No distinction is drawn in Grady between claims where reinstatement or re-engagement is sought and those where only compensation is sought.  Arguably, then, Grady can be distinguished and be said to apply only to the former type of claims.  The argument is boosted by the fact that what was said in Khan about claims other than unfair dismissal claims and the basis for the decision in that case are wholly inconsistent with a situation where ‘compensation only’ unfair dismissal claims do not vest in a trustee in bankruptcy. 

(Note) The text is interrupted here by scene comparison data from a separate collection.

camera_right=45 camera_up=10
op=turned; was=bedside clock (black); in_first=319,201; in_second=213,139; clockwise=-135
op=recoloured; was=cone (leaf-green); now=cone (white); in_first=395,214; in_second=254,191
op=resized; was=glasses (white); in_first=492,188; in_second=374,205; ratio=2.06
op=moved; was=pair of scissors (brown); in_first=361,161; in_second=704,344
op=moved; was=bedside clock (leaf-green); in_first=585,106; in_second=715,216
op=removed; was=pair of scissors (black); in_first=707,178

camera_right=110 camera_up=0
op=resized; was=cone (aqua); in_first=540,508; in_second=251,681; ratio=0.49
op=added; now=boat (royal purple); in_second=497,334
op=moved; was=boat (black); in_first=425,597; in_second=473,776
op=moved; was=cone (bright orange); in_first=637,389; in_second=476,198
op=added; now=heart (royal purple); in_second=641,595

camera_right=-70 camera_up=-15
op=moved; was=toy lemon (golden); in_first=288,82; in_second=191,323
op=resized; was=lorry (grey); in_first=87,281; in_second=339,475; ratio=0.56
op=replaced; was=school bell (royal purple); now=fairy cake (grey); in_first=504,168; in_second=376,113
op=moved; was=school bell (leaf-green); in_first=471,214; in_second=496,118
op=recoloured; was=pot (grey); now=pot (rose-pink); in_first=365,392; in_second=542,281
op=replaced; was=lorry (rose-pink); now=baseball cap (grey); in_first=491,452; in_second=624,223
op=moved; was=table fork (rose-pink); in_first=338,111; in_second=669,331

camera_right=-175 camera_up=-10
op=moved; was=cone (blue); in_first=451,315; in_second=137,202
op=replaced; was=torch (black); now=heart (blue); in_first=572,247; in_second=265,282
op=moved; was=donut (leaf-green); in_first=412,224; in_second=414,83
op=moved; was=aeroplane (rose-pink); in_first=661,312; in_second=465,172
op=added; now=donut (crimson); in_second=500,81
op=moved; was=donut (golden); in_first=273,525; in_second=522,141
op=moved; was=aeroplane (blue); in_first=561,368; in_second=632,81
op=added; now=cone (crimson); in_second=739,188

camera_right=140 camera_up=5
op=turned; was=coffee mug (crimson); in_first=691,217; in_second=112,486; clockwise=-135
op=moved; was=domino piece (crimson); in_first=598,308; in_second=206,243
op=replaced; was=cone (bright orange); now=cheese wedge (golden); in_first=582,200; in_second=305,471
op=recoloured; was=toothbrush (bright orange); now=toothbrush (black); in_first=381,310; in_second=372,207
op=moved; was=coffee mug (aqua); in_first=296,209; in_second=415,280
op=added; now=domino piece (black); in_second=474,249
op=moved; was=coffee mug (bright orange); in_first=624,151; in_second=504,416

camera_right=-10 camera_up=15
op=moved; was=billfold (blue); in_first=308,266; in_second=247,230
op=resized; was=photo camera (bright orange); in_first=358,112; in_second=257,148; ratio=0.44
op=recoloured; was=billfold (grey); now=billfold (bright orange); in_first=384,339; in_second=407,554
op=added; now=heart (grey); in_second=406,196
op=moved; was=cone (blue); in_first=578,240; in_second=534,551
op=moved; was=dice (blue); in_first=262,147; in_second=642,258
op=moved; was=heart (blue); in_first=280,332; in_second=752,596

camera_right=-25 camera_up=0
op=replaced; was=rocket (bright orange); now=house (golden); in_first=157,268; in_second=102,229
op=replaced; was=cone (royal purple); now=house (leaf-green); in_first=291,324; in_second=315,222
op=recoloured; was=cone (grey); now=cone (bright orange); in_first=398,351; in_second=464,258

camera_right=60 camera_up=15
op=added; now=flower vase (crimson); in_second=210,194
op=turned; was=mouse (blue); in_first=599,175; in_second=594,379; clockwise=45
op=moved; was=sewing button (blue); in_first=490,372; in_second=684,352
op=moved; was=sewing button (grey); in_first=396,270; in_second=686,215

The only thing preventing the logic of Khan being applied to unfair dismissal cases is Grady, but Grady is distinguishable, on the basis that it was not a ‘compensation only’ case.  It is admittedly true that the Court of Appeal in Khan (see paragraphs 5, 79 & 96) thought it was bound by the decision in Grady.  However, as above, a concession was made by respondent’s counsel in Khan and the argument being advanced in this note was, obviously (dependent as it is on the final decision in Khan), not advanced before the court in Khan.

Because of Khan, Grady can and should be distinguished on the basis that it only applies to cases where the claimant is seeking reinstatement and/or re-engagement.

Conclusion

In deciding whether or not employment tribunal claims vest in a bankrupt claimant’s trustee, Khan requires an employment tribunal to focus not on the type of claim being brought but the remedy being sought.  In relation to this, there is no good or logical reason to draw a distinction between unfair dismissal claims and other types of claim.  Grady, pursuant to which such a distinction has to be drawn, was wrongly decided. The only difficult question is whether the Court of Appeal would be willing to distinguish the decision in Grady, or whether someone wanting to end the special status, in bankruptcy, of unfair dismissal claims will have to go all the way to the Supreme Court.